Step 1: Observe without labeling. Notice the specific behavior without categorizing it as “resistance.” What is the client doing? Eyes open? Talking? Fidgeting? Challenging?

Step 2: Pace the behavior. Acknowledge it, either verbally or by adjusting your behavior to match it. If the client’s eyes are open, say “And with your eyes open, you can notice…” If they are fidgeting, say “And those small movements are part of how your body adjusts.”

Step 3: Utilize the behavior. Incorporate it into the trance process. The open eyes become an eye-fixation induction. The fidgeting becomes a body-awareness focus. The intellectual challenge becomes a confusion induction. Every behavior the client produces can be turned toward trance if the practitioner is creative enough.

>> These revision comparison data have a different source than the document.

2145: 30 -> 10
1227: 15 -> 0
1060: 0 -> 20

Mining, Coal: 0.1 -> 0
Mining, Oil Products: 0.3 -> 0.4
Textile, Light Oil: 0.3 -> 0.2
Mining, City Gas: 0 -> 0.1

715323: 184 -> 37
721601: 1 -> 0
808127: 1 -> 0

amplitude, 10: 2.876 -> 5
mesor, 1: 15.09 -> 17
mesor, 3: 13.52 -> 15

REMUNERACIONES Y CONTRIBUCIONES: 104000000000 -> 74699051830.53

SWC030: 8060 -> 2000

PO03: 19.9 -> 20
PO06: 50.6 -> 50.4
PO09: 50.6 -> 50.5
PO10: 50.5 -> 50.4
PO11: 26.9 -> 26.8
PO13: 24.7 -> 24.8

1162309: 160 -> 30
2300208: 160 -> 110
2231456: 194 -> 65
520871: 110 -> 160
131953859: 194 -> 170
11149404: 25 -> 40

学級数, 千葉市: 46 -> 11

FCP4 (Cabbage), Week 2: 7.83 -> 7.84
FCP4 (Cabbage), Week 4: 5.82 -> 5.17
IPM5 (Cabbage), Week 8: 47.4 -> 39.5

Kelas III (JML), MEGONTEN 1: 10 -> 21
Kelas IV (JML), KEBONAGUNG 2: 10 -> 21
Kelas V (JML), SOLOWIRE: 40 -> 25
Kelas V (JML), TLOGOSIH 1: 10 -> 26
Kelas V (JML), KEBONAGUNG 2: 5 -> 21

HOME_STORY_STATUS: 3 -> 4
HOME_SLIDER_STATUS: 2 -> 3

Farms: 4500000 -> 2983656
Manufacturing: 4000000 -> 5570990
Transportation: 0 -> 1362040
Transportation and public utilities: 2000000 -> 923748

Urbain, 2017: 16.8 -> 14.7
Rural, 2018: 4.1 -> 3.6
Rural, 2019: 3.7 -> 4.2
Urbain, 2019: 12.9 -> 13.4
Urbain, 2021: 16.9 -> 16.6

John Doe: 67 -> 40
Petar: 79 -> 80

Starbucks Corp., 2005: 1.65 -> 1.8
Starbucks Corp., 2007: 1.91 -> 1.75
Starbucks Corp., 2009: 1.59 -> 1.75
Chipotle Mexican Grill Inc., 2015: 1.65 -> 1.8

Step 4: Lead toward the desired state. Once the behavior is incorporated, begin shifting it. The open eyes “can begin to feel heavy.” The fidgeting “can gradually slow as the body finds its resting position.” The analytical mind “can notice that understanding the process and experiencing the process are happening simultaneously.”

Resistance in Self-Hypnosis

When practicing self-hypnosis, you are both the operator and the subject. Resistance shows up as the voice that says “this is stupid” or the restlessness that makes you want to check your phone. The utilization principle still applies. Instead of fighting the critical voice, listen to it. “Yes, part of me thinks this is stupid. That’s fine. That part can think whatever it likes while the rest of me continues the practice.” Instead of suppressing restlessness, include it. “My body wants to move. I’ll let it move for ten seconds, deliberately, and then settle.”

The shift from fighting resistance to including it is the difference between self-hypnosis that feels like a chore and self-hypnosis that becomes a genuine conversation with your own unconscious mind.